The traveller has experience of the strange and wonderful. They remember their journey to the Ijen Crater in Java – ‘Please close your windows,’ someone said, ‘and be careful of jaguars, snakes and paranormal activity…’ – and consider the spirits they’ve encountered.
They’ve witnessed inexplicable things, the traveller, but never before have they seen an entire ghost pool. Not until they arrived in Phnom Penh and witnessed Lakeside.
Whispers had been growing in the city for some time. Boeung Kak, the bottomless blue pit near the heart of Phnom Penh, faced extinction. Faceless authority figures hatched plans to fill the lake with concrete. The lake would come to an end. Stories and symbiotic links with generations untold brought to a sudden and terrible demise, drowned and solidified to appease the machinations of a concrete god going by the name of progress.

‘Not so,’ the populace said, more in hope than defiance. ‘This is an intrinsic link to ourselves.’
Such pleas fail to register with the foul ghoul of change. Belly rumbling with cavernous, monstrous glee, the beast waves its degenerate hand dismissively. The lake, and the countless memories attached to it, is no more.

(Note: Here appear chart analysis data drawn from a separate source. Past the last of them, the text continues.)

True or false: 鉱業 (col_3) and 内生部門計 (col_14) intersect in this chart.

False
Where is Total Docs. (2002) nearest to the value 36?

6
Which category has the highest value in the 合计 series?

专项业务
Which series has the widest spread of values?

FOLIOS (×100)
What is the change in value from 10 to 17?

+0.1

In its stead, a desolate plateau; an icon vanquished with nary a whisper.
Welcome to the Fall
The sky pulsates softly as bountiful shades of blue give way to doleful dark, and the traveller stares over the now-concrete flatland. Endless chatter, remnants of countless aeons, washes over them, names and faces of passing souls searing their mind with infinite rapidity.

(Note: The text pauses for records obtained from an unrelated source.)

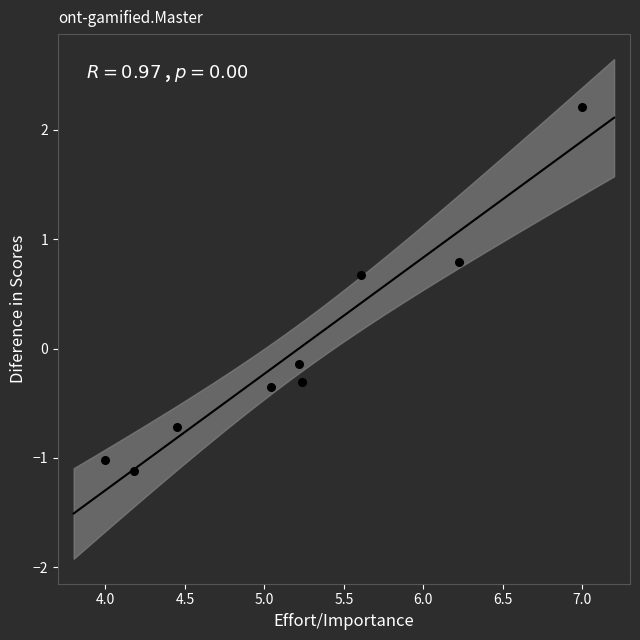

What is the range of Y values (max minus min)?

3.3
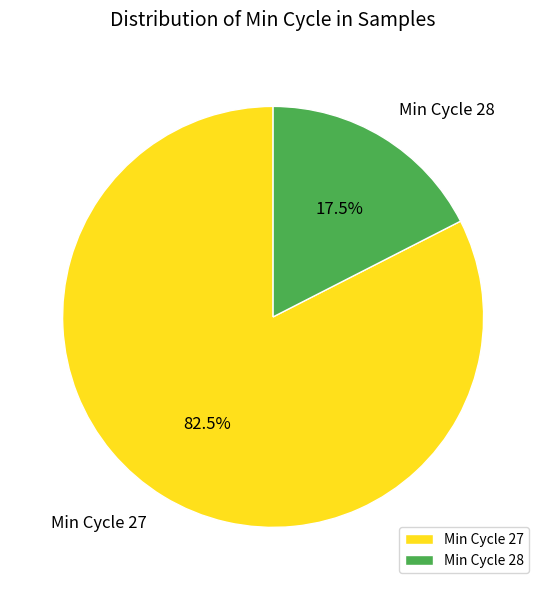

Which has a higher value, Min Cycle 27 or Min Cycle 28?

Min Cycle 27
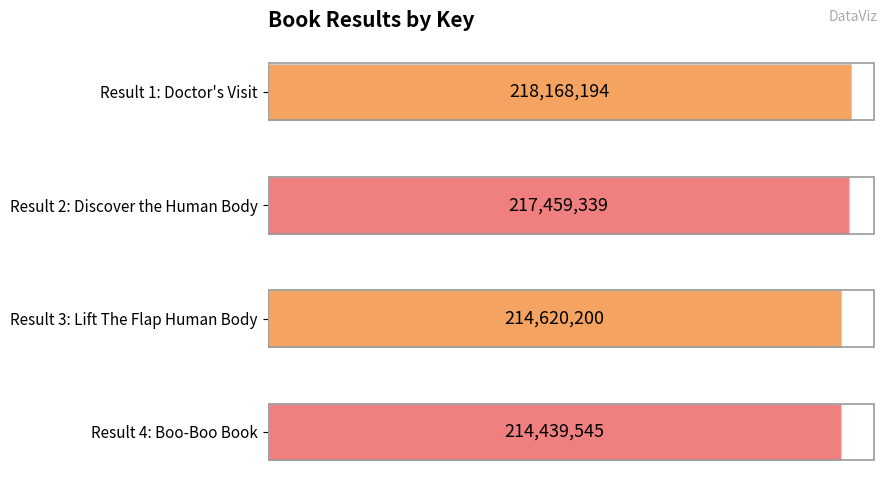

Does the chart contain any negative values?

No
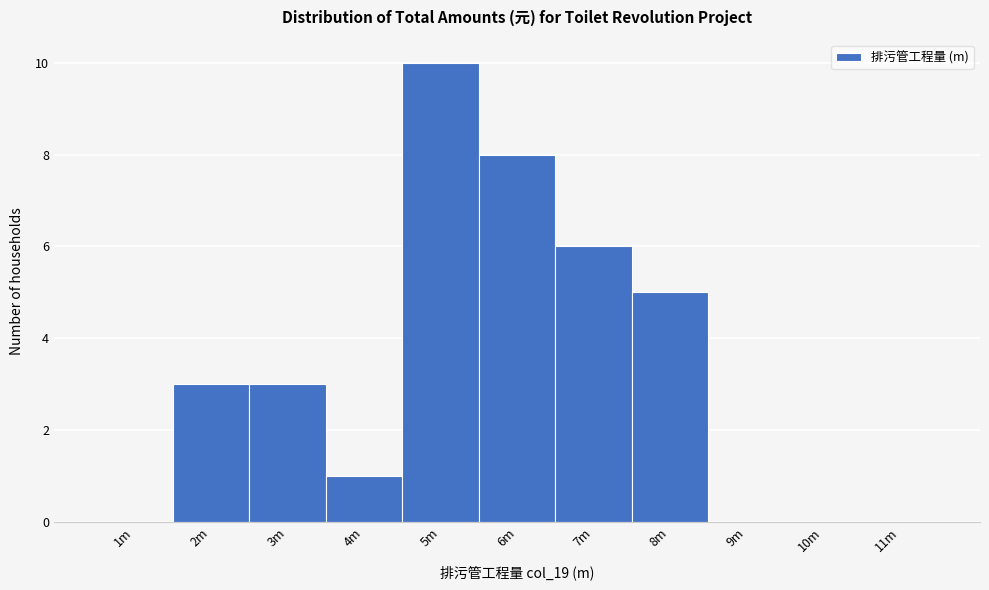

Reading left to right, list all the values displayed in this chart.

1m=0	2m=3	3m=3	4m=1	5m=10	6m=8	7m=6	8m=5	9m=0	10m=0	11m=0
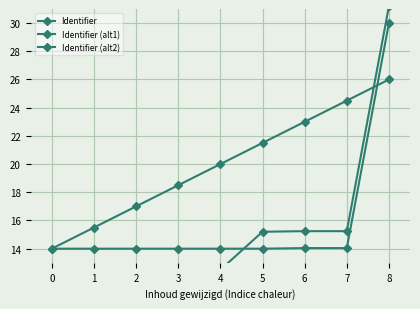

How many data points does each series have?

9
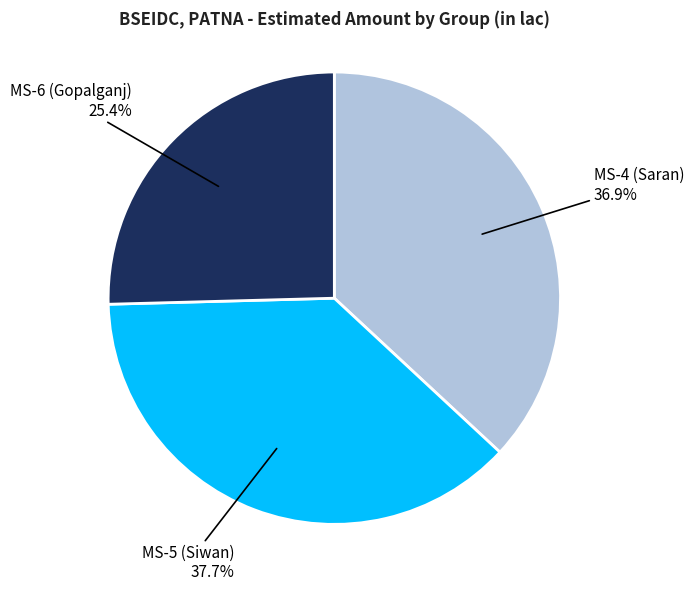

Does any single category account for the majority?

No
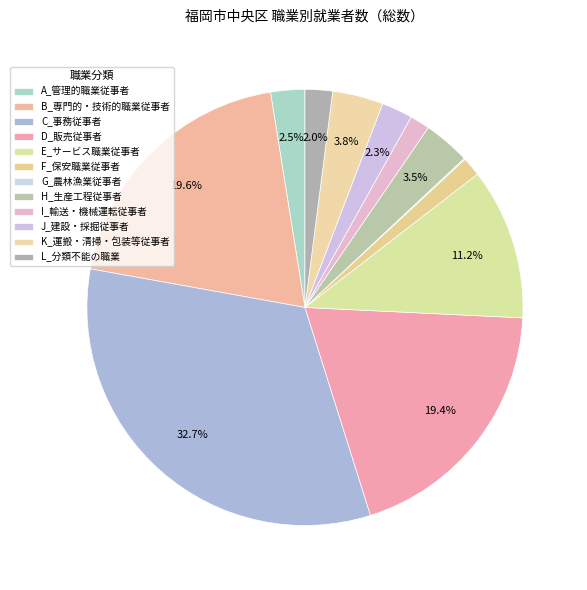

How many slices are in this pie chart?

12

Read more: What lurks at the snake temple of Han Chey, Cambodia?
In the distance, the traveller spies the silhouette of a fishing vessel, locked in an eternal loop; the shadows of its crew seem panicked and lost, their angular body language jarring with the peacefully darkening night. Fading sounds of celebration wash over the lake, serenading it with plaintive, mournful tones. The traveller turns away. This doomed and unending narrative is too much to bear.
Such is the price of progress in Phnom Penh.